We take up the story after Jeremiah had been witnessing against child sacrifice just outside the gates of Jerusalem. He goes back into town and through the Benjamin gate to the Temple courtyard.
Then Jeremias came from Topheth, whither the Lord had sent him to prophecy, and he stood in the court of the house of the Lord, and said to all the people:
Thus saith the Lord of hosts, the God of Israel: Behold I will bring in upon this city, and upon all the cities thereof all the evils that I have spoken against it: because they have hardened their necks, that they might not hear my words.
Now Phassur the son of Emmur, the priest, who was appointed chief in the house of the Lord, heard Jeremias prophesying these words. And Phassur struck Jeremias the prophet, and put him in the stocks, that were in the upper gate of Benjamin, in the house of the Lord.
And when it was light the next day, Phassur brought Jeremias out of the stocks. And Jeremias said to him: The Lord hath not called thy name Phassur, but fear on every side. For thus saith the Lord: Behold I will deliver thee up to fear, thee and all thy friends: and they shall fall by the sword of their enemies, and thy eyes shall see it, and I will give all Juda into the hand of the king of Babylon: and he shall strike them with the sword. And I will give all the substance of this city, and all its labour, and every precious thing thereof, and all the treasures of the kings of Juda will I give into the hands of their enemies: and they shall pillage them, and take them away, and carry them to Babylon. But thou, Phassur, and all that dwell in thy house, shall go into captivity, and thou shalt go to Babylon, and there thou shalt die, and there thou shalt be buried, thou and all thy friends, to whom thou hast prophesied a lie.

▬▬▬

#### Aim of the task
In the Jeremiah passage above, where were the stocks that Phassur put Jeremias in?

▬▬▬

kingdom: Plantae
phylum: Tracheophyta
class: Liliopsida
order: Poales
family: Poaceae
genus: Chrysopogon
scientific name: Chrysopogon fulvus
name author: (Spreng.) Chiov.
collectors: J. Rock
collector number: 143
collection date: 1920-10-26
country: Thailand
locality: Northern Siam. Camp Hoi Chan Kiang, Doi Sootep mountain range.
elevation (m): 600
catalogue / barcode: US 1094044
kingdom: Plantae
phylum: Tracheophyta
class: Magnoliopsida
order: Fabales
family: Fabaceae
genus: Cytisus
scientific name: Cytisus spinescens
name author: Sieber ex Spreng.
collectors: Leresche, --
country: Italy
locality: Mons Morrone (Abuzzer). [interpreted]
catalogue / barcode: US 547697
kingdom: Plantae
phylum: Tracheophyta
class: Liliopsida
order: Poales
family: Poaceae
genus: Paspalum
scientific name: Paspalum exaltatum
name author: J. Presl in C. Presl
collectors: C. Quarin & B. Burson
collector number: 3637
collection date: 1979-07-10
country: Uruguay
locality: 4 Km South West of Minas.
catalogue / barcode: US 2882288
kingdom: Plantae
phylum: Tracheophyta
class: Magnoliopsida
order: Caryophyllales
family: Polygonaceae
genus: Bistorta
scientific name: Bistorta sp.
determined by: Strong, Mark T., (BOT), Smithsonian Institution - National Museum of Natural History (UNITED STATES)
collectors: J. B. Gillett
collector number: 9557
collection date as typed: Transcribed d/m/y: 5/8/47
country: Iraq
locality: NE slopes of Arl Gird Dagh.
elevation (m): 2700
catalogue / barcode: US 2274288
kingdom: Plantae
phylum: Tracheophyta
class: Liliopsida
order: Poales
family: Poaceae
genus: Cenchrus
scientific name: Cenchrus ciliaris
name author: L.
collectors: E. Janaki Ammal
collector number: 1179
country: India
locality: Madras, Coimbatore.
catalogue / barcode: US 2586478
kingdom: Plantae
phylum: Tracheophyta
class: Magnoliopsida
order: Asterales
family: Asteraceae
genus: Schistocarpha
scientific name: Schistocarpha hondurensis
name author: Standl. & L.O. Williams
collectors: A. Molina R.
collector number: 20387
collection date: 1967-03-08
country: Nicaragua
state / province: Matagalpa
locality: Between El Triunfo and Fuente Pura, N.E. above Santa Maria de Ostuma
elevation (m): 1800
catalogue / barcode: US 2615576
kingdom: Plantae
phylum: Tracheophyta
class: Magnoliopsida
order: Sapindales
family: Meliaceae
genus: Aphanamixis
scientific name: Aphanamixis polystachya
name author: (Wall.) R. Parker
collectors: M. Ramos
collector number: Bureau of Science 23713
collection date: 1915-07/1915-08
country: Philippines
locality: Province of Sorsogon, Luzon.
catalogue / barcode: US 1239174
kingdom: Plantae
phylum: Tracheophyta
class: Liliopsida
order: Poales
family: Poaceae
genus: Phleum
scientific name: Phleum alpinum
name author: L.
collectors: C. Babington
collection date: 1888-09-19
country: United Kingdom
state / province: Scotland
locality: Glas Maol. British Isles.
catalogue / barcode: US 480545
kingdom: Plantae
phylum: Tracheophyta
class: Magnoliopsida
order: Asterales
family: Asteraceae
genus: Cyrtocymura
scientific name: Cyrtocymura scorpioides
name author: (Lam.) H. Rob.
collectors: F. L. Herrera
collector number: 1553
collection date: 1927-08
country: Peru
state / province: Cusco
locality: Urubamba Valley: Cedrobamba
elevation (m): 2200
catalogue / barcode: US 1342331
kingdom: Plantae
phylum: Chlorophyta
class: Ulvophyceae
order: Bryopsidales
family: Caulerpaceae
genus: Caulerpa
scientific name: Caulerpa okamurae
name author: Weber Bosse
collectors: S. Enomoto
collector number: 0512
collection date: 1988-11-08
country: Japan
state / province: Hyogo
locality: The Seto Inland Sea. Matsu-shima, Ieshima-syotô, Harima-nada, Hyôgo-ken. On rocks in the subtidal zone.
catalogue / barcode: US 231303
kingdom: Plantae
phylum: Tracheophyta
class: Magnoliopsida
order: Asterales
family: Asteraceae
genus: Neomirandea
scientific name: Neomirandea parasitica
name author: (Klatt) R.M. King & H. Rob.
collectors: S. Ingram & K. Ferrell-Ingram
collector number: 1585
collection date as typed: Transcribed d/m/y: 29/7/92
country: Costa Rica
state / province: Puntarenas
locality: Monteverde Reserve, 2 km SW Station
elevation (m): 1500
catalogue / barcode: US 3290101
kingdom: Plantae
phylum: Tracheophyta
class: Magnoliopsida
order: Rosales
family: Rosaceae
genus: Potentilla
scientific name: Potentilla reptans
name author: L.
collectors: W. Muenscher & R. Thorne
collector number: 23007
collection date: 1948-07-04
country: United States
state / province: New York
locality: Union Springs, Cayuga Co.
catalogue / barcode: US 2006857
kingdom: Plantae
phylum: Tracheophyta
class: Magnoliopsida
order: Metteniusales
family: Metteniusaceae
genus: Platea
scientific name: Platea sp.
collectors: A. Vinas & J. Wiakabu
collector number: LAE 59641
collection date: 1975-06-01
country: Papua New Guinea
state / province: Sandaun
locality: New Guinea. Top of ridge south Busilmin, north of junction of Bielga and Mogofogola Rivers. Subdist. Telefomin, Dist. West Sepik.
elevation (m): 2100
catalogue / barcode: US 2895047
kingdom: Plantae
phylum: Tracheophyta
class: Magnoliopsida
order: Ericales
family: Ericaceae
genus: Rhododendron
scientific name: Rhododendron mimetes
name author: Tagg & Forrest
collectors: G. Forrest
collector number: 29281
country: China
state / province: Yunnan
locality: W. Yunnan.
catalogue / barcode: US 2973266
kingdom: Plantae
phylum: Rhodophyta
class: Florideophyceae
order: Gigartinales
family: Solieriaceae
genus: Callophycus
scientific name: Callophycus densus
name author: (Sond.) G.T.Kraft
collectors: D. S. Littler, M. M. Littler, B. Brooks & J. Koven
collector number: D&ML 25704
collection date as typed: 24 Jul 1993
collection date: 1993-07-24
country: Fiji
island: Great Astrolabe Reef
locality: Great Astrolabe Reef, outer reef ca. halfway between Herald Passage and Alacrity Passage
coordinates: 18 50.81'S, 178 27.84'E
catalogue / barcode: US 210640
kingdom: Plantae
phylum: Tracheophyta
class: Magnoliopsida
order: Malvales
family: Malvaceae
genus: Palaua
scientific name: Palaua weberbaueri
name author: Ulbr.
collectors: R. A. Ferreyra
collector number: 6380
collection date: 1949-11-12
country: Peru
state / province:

▬▬▬

#### Task result
In the upper gate of Benjamin, in the house of the Lord.